At the same time, Appleby recognises that reform should also consider how to better support agencies in managing requests that are genuinely unreasonable or abusive.
“Any modern FOI framework needs to balance accessibility with practical tools for agencies to deal with illegitimate requests, while ensuring that legitimate public interest scrutiny is not discouraged.”
Ultimately, a healthy democracy depends upon transparency and accountability. Whether this is through parliamentary debate, media, or public access to information that is not genuinely protected for national security reasons.
The people most affected by the amendments would be journalists, politicians – particularly independents and those from minor parties – researchers, civil society organisations and ordinary members of the public who rely on FOI to investigate issues of public importance, Appleby points out.
“Barriers to access tend to have the greatest impact on those with the least resources, meaning that public interest scrutiny becomes harder while well-resourced actors are better able to navigate the system.”
Where requests are denied, request makers have avenues to challenge the refusal.
Appleby says, “A number of avenues are provided under the legislation. These include an internal review – within the government agency – and then there is external merits review, initially by the Office of the Australian Information Commissioner, and then it can also be taken to the Administrative Review Tribunal.
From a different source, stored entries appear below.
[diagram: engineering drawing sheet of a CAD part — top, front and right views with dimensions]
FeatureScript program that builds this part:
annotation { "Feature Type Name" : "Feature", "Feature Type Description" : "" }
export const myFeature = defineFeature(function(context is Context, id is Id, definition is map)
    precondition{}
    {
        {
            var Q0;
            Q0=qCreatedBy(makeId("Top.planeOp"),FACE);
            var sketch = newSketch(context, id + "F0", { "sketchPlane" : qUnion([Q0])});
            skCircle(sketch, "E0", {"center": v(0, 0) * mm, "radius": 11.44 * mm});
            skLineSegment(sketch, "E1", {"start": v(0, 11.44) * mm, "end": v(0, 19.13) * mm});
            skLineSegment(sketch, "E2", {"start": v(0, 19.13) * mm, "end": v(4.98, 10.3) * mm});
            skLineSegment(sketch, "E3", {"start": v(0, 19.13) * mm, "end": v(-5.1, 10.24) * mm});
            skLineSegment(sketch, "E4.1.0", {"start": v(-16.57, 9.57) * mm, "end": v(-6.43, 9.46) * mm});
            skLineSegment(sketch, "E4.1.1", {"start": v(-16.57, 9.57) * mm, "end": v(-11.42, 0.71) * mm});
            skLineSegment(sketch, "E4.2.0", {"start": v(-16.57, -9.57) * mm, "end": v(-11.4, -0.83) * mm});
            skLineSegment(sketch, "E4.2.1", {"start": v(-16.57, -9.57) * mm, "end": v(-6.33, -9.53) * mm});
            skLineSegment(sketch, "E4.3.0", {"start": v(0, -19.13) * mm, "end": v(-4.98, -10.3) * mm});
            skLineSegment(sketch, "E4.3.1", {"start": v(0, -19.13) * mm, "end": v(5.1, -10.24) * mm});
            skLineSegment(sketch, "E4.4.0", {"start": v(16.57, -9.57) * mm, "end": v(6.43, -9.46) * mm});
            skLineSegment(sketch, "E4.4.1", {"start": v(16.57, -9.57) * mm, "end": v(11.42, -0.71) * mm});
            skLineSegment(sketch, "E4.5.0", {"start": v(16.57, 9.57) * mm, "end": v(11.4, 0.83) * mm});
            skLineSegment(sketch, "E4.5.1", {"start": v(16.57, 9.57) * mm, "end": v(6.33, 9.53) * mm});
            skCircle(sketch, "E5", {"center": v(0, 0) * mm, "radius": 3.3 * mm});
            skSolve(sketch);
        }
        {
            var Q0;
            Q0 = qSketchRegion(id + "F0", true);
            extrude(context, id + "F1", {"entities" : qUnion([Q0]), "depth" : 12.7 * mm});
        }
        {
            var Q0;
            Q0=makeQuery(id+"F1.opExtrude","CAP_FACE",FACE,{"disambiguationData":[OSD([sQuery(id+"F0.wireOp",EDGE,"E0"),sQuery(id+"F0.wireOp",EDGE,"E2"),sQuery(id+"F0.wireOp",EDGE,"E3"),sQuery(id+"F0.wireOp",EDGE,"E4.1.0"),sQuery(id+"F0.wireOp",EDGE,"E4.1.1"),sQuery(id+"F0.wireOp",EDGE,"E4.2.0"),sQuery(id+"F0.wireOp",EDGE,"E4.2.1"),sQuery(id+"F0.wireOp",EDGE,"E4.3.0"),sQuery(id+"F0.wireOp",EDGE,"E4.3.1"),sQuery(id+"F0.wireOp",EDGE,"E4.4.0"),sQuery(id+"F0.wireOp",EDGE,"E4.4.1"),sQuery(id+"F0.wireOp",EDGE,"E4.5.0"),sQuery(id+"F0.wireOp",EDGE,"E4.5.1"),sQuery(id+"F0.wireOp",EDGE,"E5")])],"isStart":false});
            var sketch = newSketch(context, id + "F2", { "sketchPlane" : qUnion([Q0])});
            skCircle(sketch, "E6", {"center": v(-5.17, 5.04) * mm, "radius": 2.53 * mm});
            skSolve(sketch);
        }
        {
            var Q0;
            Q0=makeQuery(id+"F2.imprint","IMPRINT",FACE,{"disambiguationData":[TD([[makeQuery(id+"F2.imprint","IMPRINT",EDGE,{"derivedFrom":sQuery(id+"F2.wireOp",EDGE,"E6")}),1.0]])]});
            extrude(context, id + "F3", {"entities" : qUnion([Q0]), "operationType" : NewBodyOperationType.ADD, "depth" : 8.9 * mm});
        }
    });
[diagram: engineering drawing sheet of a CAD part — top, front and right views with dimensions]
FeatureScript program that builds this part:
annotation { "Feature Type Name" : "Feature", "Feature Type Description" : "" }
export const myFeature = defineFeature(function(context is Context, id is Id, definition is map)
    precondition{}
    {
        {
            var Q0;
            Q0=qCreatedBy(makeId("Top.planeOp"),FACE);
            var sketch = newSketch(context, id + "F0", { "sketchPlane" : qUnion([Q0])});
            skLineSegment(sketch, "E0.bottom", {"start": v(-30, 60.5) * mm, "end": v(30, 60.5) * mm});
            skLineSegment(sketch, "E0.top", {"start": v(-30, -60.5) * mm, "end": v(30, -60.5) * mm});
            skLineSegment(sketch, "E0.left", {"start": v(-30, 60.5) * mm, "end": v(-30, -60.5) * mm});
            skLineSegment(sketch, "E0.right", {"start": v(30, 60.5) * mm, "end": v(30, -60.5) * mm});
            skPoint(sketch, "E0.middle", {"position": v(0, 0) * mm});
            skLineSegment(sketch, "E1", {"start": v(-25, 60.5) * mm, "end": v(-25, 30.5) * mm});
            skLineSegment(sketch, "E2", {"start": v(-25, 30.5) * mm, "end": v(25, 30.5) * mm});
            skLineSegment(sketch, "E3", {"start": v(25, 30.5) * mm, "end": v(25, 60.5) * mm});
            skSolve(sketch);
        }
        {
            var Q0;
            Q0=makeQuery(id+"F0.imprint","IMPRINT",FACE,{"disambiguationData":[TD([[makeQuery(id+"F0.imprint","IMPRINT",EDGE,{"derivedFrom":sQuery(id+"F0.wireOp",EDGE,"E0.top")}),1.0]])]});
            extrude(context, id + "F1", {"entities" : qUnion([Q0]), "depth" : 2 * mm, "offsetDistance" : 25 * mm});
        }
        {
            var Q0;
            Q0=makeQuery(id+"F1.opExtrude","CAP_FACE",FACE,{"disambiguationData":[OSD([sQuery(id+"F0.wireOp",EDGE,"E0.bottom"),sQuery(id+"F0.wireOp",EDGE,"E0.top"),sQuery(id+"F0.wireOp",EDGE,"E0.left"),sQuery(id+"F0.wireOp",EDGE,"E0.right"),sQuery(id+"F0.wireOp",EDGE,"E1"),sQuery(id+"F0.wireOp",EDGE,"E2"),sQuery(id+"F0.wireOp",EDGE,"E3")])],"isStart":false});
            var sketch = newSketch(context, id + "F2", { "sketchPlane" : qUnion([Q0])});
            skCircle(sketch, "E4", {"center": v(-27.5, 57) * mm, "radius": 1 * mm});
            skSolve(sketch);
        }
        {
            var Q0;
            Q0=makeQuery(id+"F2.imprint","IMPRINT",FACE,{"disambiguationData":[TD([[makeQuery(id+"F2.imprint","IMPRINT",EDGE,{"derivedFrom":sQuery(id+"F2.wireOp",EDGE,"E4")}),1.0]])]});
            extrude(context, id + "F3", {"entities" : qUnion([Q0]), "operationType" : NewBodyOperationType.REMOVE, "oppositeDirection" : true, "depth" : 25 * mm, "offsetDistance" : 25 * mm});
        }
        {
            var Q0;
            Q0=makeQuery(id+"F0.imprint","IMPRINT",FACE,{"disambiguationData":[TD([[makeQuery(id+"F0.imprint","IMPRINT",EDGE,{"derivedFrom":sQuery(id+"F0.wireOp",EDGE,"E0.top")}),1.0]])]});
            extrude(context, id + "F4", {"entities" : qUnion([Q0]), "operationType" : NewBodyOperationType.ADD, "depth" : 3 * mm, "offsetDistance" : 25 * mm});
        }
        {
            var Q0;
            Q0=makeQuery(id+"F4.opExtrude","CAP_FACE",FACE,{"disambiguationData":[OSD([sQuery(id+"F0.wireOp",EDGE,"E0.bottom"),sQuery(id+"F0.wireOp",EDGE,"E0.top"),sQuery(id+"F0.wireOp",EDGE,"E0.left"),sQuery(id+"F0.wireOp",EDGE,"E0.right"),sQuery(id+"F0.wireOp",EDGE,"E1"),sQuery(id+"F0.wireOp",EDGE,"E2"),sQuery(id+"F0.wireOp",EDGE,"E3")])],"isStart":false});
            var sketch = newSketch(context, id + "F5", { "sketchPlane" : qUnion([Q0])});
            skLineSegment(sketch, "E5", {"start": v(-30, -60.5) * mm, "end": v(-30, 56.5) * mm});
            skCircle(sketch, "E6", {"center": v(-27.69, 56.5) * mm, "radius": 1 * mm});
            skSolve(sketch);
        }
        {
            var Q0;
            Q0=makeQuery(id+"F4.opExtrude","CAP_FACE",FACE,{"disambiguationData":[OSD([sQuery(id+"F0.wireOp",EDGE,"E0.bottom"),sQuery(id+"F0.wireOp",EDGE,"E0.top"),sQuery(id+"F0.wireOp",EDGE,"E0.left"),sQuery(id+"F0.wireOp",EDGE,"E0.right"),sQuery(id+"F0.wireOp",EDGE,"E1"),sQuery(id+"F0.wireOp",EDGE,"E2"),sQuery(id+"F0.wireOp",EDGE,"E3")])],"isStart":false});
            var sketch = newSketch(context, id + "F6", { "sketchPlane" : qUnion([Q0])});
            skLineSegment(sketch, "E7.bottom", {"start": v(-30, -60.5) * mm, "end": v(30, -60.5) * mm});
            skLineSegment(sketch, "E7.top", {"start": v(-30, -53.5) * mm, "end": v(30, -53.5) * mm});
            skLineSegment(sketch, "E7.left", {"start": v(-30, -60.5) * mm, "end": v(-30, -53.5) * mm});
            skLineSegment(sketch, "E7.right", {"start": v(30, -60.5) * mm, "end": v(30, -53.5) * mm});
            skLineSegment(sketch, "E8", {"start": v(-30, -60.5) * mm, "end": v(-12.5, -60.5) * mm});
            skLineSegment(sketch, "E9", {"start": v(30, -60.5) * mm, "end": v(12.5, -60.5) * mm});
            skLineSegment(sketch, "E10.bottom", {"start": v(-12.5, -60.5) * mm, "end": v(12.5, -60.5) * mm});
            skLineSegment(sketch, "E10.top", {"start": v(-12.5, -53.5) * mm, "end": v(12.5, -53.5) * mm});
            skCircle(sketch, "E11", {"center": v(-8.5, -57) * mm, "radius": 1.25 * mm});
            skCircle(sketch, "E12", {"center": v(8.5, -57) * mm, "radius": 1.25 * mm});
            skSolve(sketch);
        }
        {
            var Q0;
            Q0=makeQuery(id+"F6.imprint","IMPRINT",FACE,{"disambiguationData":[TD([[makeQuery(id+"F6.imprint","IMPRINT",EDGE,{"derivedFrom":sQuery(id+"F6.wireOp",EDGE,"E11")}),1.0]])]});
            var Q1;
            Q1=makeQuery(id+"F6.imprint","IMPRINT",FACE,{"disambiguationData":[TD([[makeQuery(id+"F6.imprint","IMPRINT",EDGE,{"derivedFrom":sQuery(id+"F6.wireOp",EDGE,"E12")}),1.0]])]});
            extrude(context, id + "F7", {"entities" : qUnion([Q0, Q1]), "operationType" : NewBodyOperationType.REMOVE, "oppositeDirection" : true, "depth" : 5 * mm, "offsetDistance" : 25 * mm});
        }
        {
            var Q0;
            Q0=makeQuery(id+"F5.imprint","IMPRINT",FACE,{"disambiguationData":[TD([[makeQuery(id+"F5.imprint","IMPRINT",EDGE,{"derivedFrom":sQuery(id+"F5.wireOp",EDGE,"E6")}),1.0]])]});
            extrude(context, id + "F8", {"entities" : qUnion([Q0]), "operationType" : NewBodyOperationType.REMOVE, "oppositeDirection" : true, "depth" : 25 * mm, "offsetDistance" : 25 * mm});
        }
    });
Finally, there is the possibility of judicial review in the Federal court, limited to questions of law.”
Ultimately, says Appleby, the structural nature of these reforms underscores why the Centre for Public Integrity, and others, have called for an independent, comprehensive review of the FOI regime, “to go beyond tinkering around the edges, to consider redesigning systems that are fit for purpose for a modern, information-rich democracy.”